Poems and Voting Rights
(Battles Worth the Fight)
How do you write a poem? It begins with an idea that graduates to gumption. Then you wade in the muddle. Write. Revise. Delete. Rewrite. To avoid discouragement, you accept that poems like all creative pursuits, start with disorder. You learn patience. You must. There is no exception as you rewrite and wait for words to sing and make sense. Every ending is the same. A finished poem is birthed in an alchemy of labor, babble, and stumbling. Every poem is a hard-won prize.
Nothing has tested my pursuit of poetry like the pandemic of 2020. Talk about hard-won writing as family and friends took ill. Some died. Despite sadness and loss, I plodded onward to write EVICTED—THE STRUGGLE FOR THE RIGHT TO VOTE. The illustrator is Charly Palmer. The publication date is January, 2022.
EVICTED! is the story of Black sharecroppers and the Tent City Movement that inspired John Lewis and college friends to tackle voting rights in the rural South. These Tennessee farmers and their uncelebrated names paved the way for the Voting Rights Act of 1965.

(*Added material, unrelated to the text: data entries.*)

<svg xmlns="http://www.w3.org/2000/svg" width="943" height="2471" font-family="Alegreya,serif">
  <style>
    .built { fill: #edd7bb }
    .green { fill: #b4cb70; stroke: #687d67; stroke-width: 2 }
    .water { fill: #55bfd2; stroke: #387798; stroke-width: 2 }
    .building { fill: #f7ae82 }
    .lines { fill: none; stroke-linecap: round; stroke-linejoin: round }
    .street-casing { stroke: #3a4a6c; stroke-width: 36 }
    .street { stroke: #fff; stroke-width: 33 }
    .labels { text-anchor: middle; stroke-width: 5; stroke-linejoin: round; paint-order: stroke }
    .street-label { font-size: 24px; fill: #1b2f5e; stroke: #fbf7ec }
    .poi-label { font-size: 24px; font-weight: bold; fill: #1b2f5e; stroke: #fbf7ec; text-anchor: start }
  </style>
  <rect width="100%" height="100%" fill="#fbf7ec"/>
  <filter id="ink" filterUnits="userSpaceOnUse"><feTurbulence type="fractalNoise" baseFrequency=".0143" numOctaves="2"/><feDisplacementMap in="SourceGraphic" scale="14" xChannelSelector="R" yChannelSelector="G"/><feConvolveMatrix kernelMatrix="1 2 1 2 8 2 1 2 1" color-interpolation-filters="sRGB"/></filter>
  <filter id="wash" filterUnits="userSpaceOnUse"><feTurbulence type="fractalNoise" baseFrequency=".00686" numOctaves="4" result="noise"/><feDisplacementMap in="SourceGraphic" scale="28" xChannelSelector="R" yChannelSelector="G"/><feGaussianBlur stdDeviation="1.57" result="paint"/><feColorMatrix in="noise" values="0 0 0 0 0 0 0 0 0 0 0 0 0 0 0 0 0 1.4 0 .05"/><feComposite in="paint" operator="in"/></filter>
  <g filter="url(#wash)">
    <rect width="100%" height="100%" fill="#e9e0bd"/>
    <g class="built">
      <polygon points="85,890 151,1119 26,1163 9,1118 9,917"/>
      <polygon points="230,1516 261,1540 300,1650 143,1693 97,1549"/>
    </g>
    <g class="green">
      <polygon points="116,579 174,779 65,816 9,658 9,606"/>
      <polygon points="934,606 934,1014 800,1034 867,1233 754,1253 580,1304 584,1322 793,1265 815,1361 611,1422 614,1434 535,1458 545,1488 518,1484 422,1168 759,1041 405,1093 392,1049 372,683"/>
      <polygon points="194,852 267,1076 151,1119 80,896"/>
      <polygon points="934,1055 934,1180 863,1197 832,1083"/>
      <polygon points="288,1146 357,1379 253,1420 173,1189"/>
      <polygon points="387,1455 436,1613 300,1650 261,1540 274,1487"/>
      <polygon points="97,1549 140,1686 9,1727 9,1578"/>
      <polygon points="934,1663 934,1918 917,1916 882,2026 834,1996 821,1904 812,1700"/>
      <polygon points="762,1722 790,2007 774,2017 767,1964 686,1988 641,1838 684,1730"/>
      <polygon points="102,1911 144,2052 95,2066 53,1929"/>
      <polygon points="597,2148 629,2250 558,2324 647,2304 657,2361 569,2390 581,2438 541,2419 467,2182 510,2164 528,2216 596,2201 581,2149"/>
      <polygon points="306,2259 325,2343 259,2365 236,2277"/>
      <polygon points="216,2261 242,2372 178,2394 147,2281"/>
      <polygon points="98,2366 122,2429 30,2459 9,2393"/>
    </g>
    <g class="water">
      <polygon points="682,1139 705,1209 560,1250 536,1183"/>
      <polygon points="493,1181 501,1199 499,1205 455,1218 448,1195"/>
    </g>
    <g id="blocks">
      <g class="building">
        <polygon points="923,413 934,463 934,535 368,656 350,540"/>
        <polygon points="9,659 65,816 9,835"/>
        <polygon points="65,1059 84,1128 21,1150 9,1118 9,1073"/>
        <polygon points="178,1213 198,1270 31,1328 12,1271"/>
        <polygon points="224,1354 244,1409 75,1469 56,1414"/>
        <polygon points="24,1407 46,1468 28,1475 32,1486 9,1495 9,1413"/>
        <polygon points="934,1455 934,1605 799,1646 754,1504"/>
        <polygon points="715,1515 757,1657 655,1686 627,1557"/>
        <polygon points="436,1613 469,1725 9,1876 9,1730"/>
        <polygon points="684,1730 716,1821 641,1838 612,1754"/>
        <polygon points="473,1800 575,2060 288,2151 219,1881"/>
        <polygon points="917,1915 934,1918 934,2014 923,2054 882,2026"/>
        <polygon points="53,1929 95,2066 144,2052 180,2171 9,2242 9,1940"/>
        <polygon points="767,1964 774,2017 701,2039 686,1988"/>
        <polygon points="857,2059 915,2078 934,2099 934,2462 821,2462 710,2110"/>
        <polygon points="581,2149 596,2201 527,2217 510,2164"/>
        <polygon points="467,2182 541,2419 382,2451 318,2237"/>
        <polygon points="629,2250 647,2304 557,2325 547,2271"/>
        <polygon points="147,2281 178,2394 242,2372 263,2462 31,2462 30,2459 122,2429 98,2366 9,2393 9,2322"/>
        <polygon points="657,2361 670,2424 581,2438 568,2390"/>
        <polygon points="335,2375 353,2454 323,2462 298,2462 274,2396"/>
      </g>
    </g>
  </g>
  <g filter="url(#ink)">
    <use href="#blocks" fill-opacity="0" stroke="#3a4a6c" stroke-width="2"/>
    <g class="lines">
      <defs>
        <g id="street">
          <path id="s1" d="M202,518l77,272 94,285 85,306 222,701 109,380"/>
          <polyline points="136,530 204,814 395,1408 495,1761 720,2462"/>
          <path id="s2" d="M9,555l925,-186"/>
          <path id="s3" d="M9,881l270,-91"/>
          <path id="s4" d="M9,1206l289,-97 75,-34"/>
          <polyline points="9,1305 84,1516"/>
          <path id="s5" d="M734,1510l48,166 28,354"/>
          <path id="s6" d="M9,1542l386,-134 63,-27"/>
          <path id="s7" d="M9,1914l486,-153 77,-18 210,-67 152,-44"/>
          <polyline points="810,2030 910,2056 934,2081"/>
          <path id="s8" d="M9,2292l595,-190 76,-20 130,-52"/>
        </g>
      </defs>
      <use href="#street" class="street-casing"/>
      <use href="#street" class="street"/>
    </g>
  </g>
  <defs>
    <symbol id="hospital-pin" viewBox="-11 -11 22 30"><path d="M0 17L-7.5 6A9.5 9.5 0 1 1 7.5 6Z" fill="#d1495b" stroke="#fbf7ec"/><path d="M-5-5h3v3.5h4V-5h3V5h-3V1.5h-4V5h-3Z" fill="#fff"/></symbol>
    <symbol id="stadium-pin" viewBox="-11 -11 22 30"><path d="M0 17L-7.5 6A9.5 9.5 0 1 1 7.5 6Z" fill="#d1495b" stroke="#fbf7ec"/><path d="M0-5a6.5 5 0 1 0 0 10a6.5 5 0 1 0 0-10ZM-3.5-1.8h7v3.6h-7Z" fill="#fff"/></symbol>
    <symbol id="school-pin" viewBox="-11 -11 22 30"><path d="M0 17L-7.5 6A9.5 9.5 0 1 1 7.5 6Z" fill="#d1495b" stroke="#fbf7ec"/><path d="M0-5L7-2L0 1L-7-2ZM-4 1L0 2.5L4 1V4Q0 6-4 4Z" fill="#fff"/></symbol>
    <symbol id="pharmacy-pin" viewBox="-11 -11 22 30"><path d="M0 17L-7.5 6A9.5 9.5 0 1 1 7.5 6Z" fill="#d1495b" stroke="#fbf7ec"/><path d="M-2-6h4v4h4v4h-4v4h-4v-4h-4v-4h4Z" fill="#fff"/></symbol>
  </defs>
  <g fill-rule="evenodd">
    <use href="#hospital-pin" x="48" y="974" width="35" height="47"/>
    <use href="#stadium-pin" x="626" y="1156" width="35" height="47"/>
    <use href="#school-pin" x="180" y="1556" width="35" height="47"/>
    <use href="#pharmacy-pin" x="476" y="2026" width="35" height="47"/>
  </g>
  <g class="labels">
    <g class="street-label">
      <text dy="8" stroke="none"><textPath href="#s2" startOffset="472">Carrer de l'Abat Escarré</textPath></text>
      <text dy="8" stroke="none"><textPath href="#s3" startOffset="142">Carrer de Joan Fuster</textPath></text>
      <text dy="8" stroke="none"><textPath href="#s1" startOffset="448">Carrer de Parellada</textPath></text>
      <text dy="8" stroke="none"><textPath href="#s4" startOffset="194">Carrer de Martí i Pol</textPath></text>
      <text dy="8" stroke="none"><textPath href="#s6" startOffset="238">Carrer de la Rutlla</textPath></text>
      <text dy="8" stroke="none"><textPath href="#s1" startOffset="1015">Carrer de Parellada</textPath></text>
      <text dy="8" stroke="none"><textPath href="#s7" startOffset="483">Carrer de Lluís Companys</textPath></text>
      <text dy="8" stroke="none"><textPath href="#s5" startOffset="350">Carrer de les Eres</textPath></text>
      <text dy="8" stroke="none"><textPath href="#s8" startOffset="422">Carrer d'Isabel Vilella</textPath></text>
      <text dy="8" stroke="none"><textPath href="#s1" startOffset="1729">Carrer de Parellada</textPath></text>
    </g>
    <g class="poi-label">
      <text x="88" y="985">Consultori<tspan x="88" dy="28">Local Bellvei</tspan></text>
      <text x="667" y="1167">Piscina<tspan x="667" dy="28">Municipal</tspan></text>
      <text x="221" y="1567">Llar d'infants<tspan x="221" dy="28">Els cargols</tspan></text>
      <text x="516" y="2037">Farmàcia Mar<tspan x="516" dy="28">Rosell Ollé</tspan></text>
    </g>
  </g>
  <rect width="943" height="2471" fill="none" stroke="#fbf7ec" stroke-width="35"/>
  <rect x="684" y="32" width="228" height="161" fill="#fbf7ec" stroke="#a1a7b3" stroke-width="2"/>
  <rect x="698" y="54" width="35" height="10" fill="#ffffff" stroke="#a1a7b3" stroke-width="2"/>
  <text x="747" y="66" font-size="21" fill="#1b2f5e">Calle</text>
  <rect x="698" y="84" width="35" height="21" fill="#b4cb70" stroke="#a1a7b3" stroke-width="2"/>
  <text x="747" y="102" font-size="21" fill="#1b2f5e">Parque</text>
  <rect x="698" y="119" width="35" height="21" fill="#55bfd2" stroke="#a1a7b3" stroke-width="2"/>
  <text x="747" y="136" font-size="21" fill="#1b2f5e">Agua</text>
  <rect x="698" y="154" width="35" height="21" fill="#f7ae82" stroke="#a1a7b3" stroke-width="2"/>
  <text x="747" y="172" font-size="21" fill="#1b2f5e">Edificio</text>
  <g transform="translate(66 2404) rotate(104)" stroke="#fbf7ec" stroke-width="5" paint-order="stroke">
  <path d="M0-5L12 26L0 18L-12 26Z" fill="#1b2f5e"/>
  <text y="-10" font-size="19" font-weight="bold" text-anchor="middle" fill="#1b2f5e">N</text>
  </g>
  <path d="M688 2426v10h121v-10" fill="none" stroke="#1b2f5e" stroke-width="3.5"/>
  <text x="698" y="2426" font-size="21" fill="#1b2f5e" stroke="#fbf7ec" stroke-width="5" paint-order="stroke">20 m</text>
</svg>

Conveyed through interconnected stories and told through the eyes of a child, EVICTED! combines poetry, prose, and illustrations to shine light on a forgotten history. I was unfamiliar with the Tent City Movement until 2006, when I attended a funeral and met the Memphis photojournalist, Ernest Withers.
Mr. Withers gave me a book of his famous civil rights photographs. The collection introduced me to sharecroppers and their sad-faced children, standing in a field. A caption said these black laborers were evicted from white farmland and forced to live in tents during 1960, because they registered to vote in Fayette County, Tennessee. Uncles and aunts in my mother’s family had farmed in Fayette County for five decades. I wanted to know more about this movement.
The Tent City story interested me for a second reason, too. Poet and songwriter, Dr. William Herbert Brewster was born in Fayette County, Tennessee. I had hopes that researching the history of the land would give me an understanding of Brewster’s creative fire.
William Herbert Brewster wrote the poem I’m Determined to be Somebody Someday. And he wrote classic gospel lyrics like Aretha Franklin’s Old Landmark and Mahalia Jackson’s, Move On Up a Little Higher.
Born to parents who survived American slavery, Dr. Brewster wielded words with a prolific pen. He wrote lyrics for 200 songs. The Smithsonian Institute dedicated a symposium to his genius in 1982. And according to biographer, Peter Guralnick, it was Dr. Brewster’s East Trigg Baptist Church, that partly contributed to Elvis Presley’s love for Gospel music.
I grew up in Memphis, Tennessee. During the seventies and eighties, every Black child in the city was required to memorize Dr. Brewster’s poem, I’m Determined to be Somebody Someday. During the early months of the pandemic as I slogged through the disorder of the creative process, Dr. Brewster’s words carried me.
I was determined to write EVICTED! and offer young learners poems to edify their understanding of voting rights. I was also intentional about making it clear that presently great threats loom over democracy and those American rights.
This is the power of poetry and why poets must persevere to unravel disorder in the creative process. Poems express weighty ideas in few words. Poems give young learners easy access to historical information. Pandemic or not—poems matter. And just like voting rights—poems are worth the struggle it takes to create them. Write ON!